My name is Gabriela (Gabby/Gabi), I am 26 years old, born and raised in Brazil. I’ve lived in the United States and in Canada, and I’m a Psychology graduate.
When I’m not studying or trying to find myself a job in which I’m actually interested, I’m most likely reading, watching movies/shows or browsing Twitter. Having lived in 5 cities through my life, I’ve always appreciated social networks and how they let me stay in touch with people I would probably have never talked to again after moving. They’ve allowed me to keep track of their interests, their opinions and their achievements. I don’t share a lot myself, but I enjoy having those things shared with me.
I’ve always used the internet a lot for entertainment, as well as studying. Through my Psychology course in University, I wrote about 5 scientific articles – 1 of which I wrote on my own, about a topic of my choice, and found it to be very enjoyable. Since then, I am constantly thinking of topics I would enjoy researching about.
I am very interested in people, and I guess this explains my decision to study Psychology. I love reading memoirs and biographies, and I can’t think of any that I’ve read and did not like. I’m always curious about people’s mistakes, what they think, why they made certain decisions, what they regret and how they cope with difficult situations. I’m interested in celebrity culture, why and how people praise who they do and the consequences of that.
I grew up being a fan of artists like Britney Spears, Backstreet Boys, Belinda, Hilary Duff, Mary-Kate and Ashley Olsen, Emma Watson, River Phoenix, Natalie Wood, Dakota and Elle Fanning, Saoirse Ronan and many more.
I love buying books, CDs, DVDs and Blu-Rays. I’ve never had enough space for them, but that was usually how I spent my allowance as a child/teenager. Even though I have, for the most part, surrendered to streaming services, I still can’t avoid spending hours on end inside book stores. I get very excited about physical copies of books, even though I have to deal with the annoyance of having to choose only one to carry around at a time. There’s something comforting about physical copies of these things, and I’m sure it has something to do with the nostalgia of when they were the only options. My computer doesn’t even have a CD reader anymore… which I only noticed weeks after I bought it.

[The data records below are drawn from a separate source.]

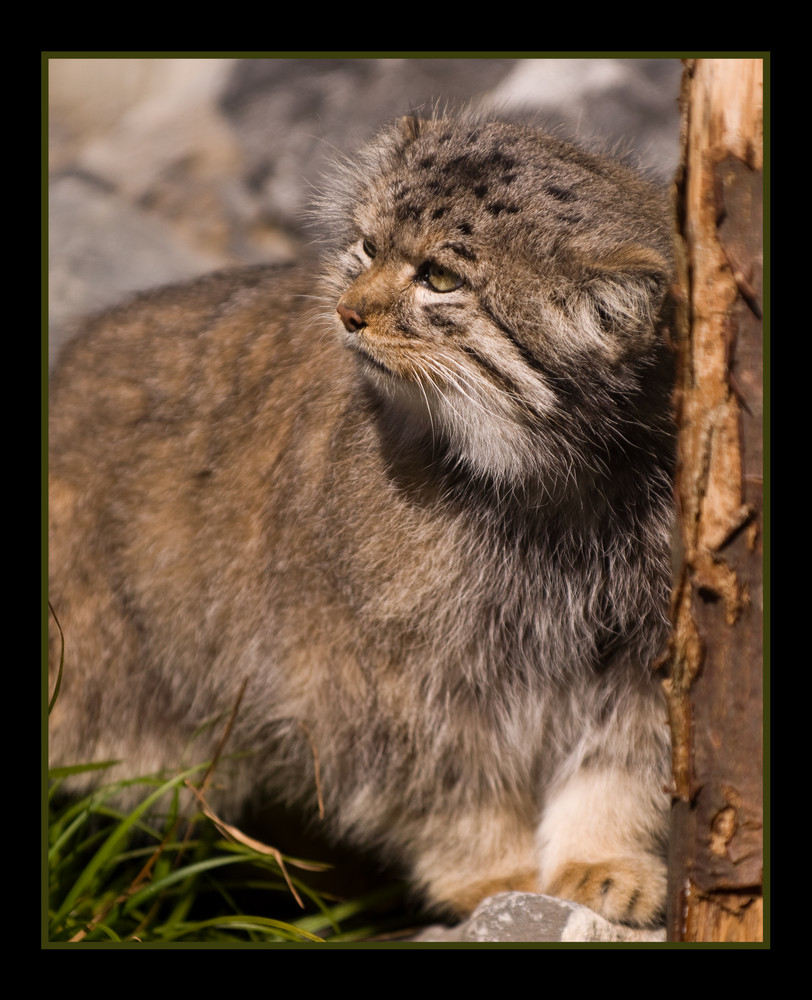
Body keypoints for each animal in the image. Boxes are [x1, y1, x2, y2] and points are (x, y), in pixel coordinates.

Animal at [47, 117, 676, 928]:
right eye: (368, 246)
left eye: (440, 278)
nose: (346, 311)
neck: (555, 491)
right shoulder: (383, 675)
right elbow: (450, 787)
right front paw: (494, 879)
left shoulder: (642, 653)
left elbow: (620, 767)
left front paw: (603, 862)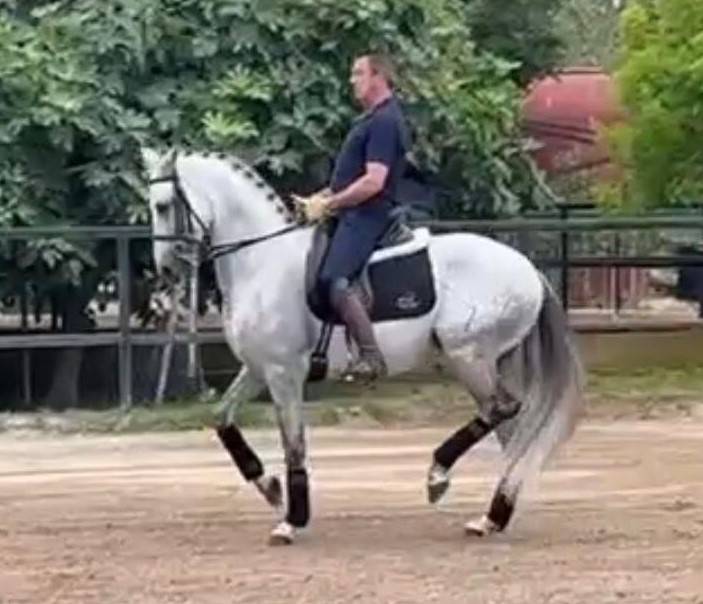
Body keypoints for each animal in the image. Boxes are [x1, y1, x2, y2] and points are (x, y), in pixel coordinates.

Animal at [143, 147, 585, 546]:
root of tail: (529, 270)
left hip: (468, 355)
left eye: (164, 205)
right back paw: (492, 516)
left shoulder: (284, 373)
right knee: (511, 430)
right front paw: (269, 486)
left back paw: (440, 476)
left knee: (501, 410)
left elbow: (294, 444)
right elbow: (222, 418)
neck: (261, 261)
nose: (165, 270)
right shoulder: (257, 368)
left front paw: (292, 521)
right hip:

I have a hard time focusing on things. I can’t sit through a 2 hour movie, it takes me days to finish it. I don’t usually read one book at a time – Goodreads is my witness that there are usually 2 or 3 books on my current list. It is nearly impossible for me to focus on an entire class, my mind will likely wander. Because of this, I’ve largely resorted to studying everything on my own afterwards. I do so by summarizing chapters/books on my computer, then writing everything by hand on a notebook. I feel handwriting helps me comprehend texts more thoroughly, because it takes me longer, and it doesn’t bore me as much as typing something for an extended period of time.
I study abroad whenever I get the chance – so far, it’s happened during high school and during a post-graduation course. It is important to me that I get to experience as many cultures as I can, and that I spend time with people from all over the world. This is partly why I’ve always studied different languages. At this point, I speak Portuguese (my first language), English and Spanish. I took one year of Italian classes, and I fully intend to continue when I have the opportunity. French and Korean will likely be the next languages on my list.
As of now, I intend to develop a career in Human Resources. I realize this seems like an odd choice to some people, as HR is mostly depicted in movies and shows as a redundant department that wastes money and is filled with incompetent employees. This entertains me immensely, but the idea behind what Human Resources is actually supposed to be is appealing to me. I wanna be able to help people develop their careers within their organizations, and use my knowledge to optimize their experience at work. I know too many people that hate their jobs, and I’d love it if there was a way to solve that issue. People spend such a large portion of their lives at work, I hate to think that’s a time they consider wasted, or that it only serves the purpose of making money. Although, yes, money is lovely and I want it.
I wanna strive to be the best person I can be. I wanna look back at my mistakes and feel that I learned from them, and that I’ve grown. I wanna encourage people to have hobbies that are useless to their careers, and perhaps their lives in general, but that make them happy. I wanna have friends all over the world that I can visit, that I can offer advice to and receive advice from. I wanna be able to enjoy the things I love freely without being looked down upon because they can be perceived as childish, or common, or stupid, and I hope I can encourage people to do the same.